Трудно было узнать в этом фельдшере с новеньким Железным крестом II класса прежнего оптимиста. Гизелер не был трусом. Его беспокоило наше будущее, тем более что не за горами была зима со снегом и морозами, а войска лежат в открытой степи. А как будет обстоять дело с подвозом, когда бураны заметут все дороги?
Разговор не клеился, и скоро все разошлись спать…
Ночью, часа примерно в два, наш поезд все еще стоял. У меня ужасно ныли все кости, и я никак не мог уснуть.
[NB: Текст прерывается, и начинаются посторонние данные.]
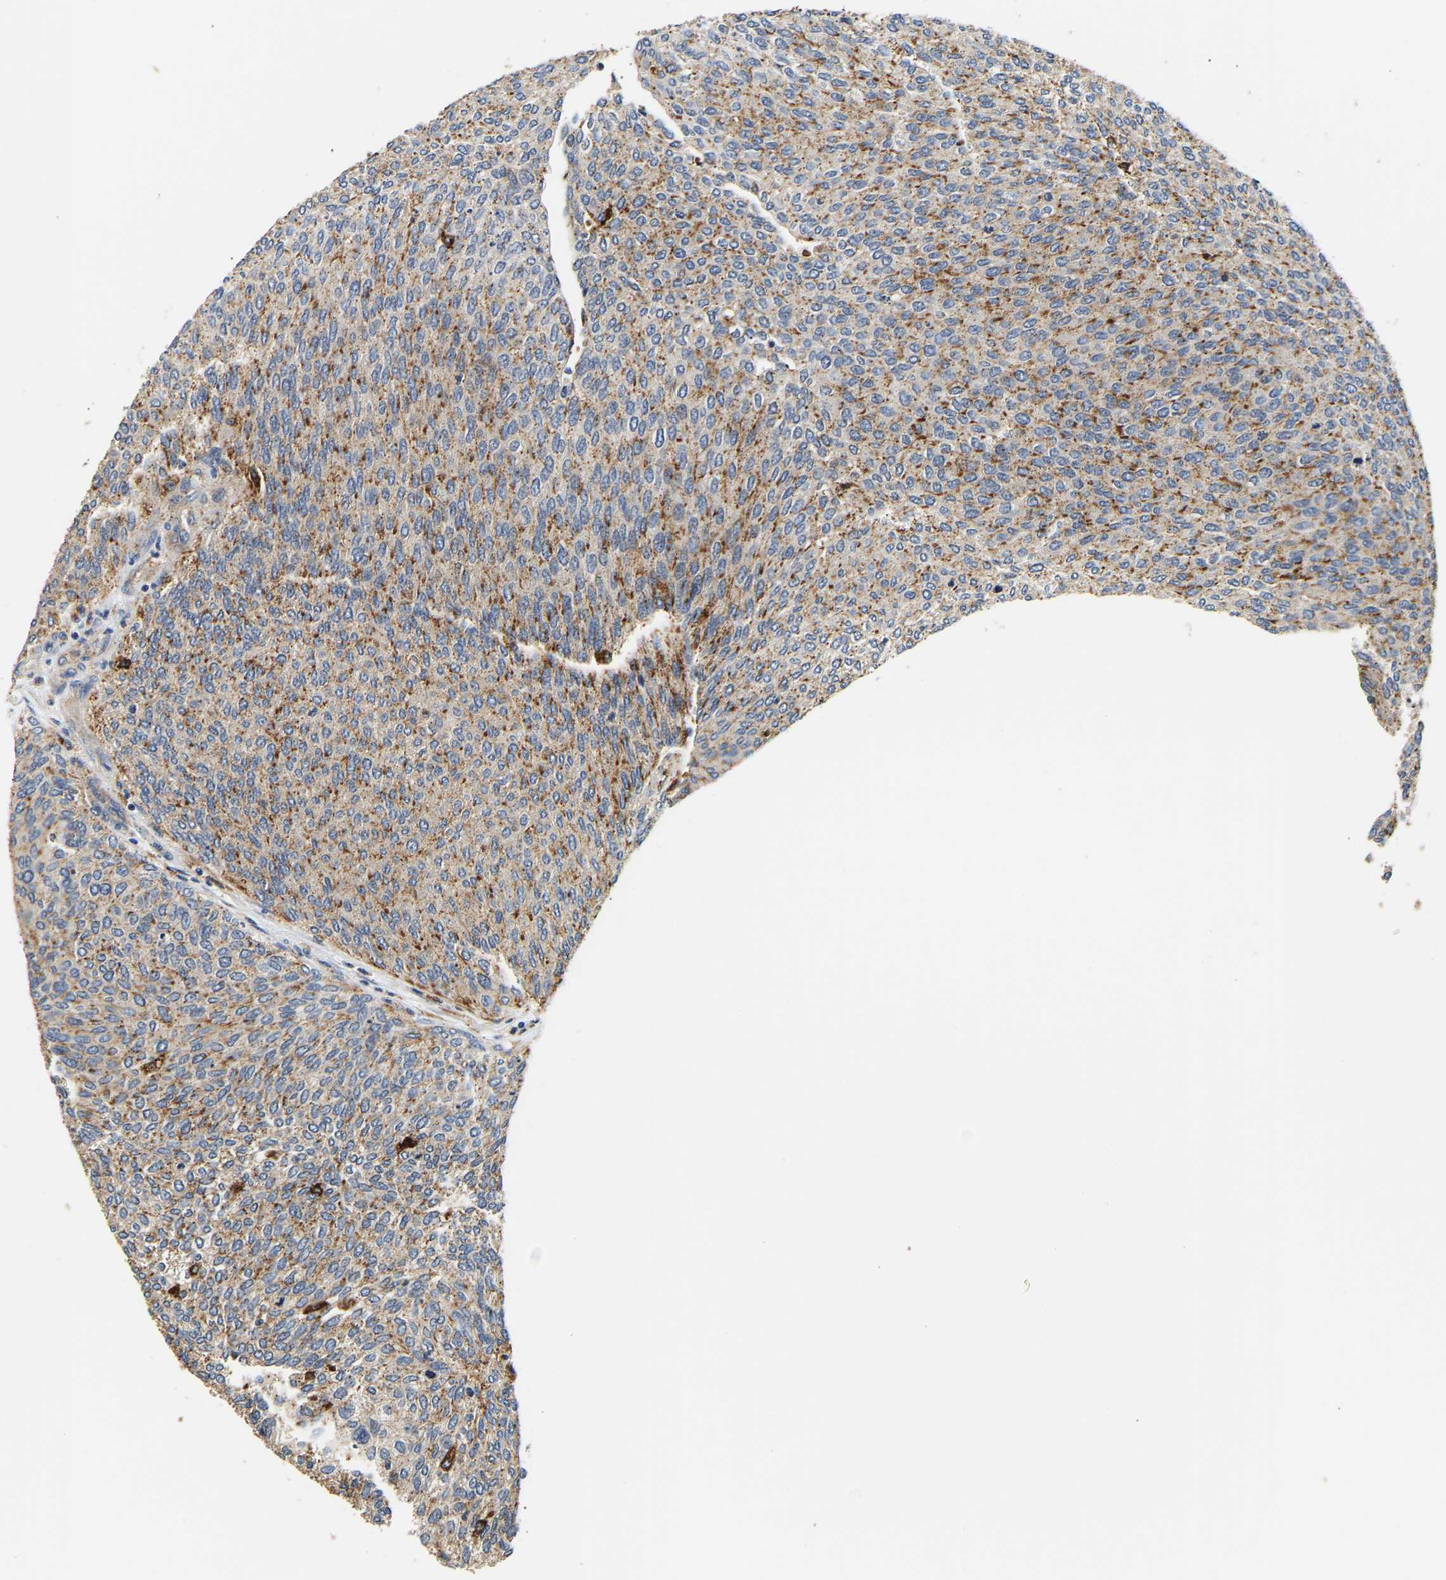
{"staining": {"intensity": "moderate", "quantity": ">75%", "location": "cytoplasmic/membranous"}, "tissue": "urothelial cancer", "cell_type": "Tumor cells", "image_type": "cancer", "snomed": [{"axis": "morphology", "description": "Urothelial carcinoma, Low grade"}, {"axis": "topography", "description": "Urinary bladder"}], "caption": "Brown immunohistochemical staining in urothelial cancer demonstrates moderate cytoplasmic/membranous expression in about >75% of tumor cells.", "gene": "SMU1", "patient": {"sex": "female", "age": 79}}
Солдаты гуманной профессии!
Моя вера в гуманность медперсонала еще и до нашего окружения не раз подвергалась серьезным испытаниям. Однако каждый раз я старался убедить себя в этом, даже когда разочаровывался в тех, в ком хотел увидеть образец для себя. Так, например, было и в сентябре прошлого года в Вертячем.
… Дивизионный врач подполковник Маас довольно часто появлялся в нашем медпункте. Я заметил, что он охотнее беседует с капитаном Бальцером, чем с командиром роты или другими офицерами. Но почему бы это?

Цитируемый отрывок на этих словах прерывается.